Tenkuu Cafe - a view from above

ようこそ『天空の喫茶室』へ。

-空から見るからこそ見えてくるものがある-

五島列島を飛ぶ (9) - 中通島

2010-07-30 | 九州

鉄川与助

1879(明治12)年、五島列島、中通島・青方村に、大工の棟梁・鉄川与四郎の長男として生まれた。

幼くして父のもとで大工修業を積んだ与助は、17歳になる頃には一般の家屋を建てられるほどの技術を身につけていた。

やがて、フランス人のペルー神父が監督・設計にあたった五島・曾根天主堂の建築を手伝うことになる。与助21歳。西洋建築を見たことがない与助は、神父から西洋建築の手ほどきを受けて、「リブ・ヴォ-ルト天井(コウモリ天井)」の建築方法を学んだという。
与助には、すべてのことが驚きであり、新鮮であった。

力量を認められた与助は、次に、鯛ノ浦天主堂、堂崎天主堂の建造に携わる。そして翌年には五島冷水に天主堂を建設する。これは与助が棟梁として設計・施工した記念すべき最初の木造の天主堂であった。内部にはペルー神父から学んだ「リブ・ヴォ-ルト天井」が広がる。

内装はまだ装飾が少なくシンプルな造りだが、ここから日本で唯一の教会建築家となる鉄川与助の本格的な仕事がスタートする。





Yosuke Tetukawa was born in a traditional carpenter's family in Nakadori Island, Goto Retto (archipelago) in 1879 (Meiji 12).

Yosuke constructed many Catholic church buildings, supported and guided by the missionaries.

Yosuke received a strong influence from foreign missionaries.

Around the 1890s, he constructed church buildings like Sone, Tainoura and Dozaki, under the direction of the French missionary priest Albert Charle Arsene Pelu .

(保存済みの項目)
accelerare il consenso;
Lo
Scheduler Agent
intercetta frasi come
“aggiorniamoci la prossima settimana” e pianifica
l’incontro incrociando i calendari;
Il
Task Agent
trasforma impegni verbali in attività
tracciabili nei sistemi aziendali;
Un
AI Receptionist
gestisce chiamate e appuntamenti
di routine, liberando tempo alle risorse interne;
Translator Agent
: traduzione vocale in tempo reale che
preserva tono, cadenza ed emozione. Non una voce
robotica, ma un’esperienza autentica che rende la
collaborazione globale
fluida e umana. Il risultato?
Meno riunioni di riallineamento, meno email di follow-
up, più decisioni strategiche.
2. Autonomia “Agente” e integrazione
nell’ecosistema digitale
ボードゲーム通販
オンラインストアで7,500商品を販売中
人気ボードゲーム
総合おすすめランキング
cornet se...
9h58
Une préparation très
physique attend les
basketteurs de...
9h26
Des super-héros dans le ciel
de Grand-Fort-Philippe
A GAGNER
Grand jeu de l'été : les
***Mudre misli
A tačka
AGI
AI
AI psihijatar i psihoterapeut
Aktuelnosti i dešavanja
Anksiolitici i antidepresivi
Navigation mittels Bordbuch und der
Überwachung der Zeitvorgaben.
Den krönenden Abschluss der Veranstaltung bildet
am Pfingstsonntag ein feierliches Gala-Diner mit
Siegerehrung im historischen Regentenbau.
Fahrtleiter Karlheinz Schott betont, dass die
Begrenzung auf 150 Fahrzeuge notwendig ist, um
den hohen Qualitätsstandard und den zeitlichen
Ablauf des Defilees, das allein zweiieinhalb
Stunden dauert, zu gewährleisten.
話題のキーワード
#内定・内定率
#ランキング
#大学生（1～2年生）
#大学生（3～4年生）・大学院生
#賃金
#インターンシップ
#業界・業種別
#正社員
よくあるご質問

• 課題の指示:
(a) 鉄川与助についての文章では、与助が棟梁として設計・施工した最初の木造の天主堂はどこに建てられたとあるか。
(b) 鉄川与助についての文章を、最後の文の次から書き継げ。

• 課題別の解答:
(a) 五島冷水に建てられた。

(b)
五島列島を飛ぶ (8) - 中通島

2010-07-28 | 九州


明治新政府によるキリスト教弾圧は諸外国からの度重なる非難や抗議を招くことになり、内政干渉であると突っぱね続けていた政府も、1873(明治6)年3月、ついに屈服し江戸幕府以来の「キリシタン禁教令」が解かれることとなる。

禁教政策から解放され、信仰の自由を許されて、潜伏生活から教会へ復帰した信者たちの切なる願いは、天主堂を建てることであった。

潜伏していたキリシタンたちが、教会に復帰し、信者が増えていくにしたがい、多くの信者を収容できる建物が必要となった。

日本に派遣された神父たちの多くは、神学以外のさまざまな分野においても、高度の教育を受けてきた者たちであり、彼らの手により次々と天主堂が建設されていった。

明治の終わりから大正初期にかけて、九州各地は天主堂建設のラッシュを迎え、信者たちは天主堂完成の喜びにわいた。

その声を嬉しそうに聞いているひとりの男がいた。
その男こそ、天主堂の多くを手がけた棟梁その人であった。

名は、鉄川与助。

1879(明治12)年、五島列島、中通島・青方村に、大工の棟梁・鉄川与四郎の長男として生まれた。




五島列島を飛ぶ (7) - 奈留島

2010-07-25 | 九州

五島列島のほぼ中央、人口4600余りの奈留島。

入り江の岸壁につながれた巻き網漁船が十数隻、柔らかな日差しを浴びてゆったりと波間に揺れている。

そこから椿の花が咲く緩い坂道を20分ほど上がり詰めたところに、長崎県立奈留高がある。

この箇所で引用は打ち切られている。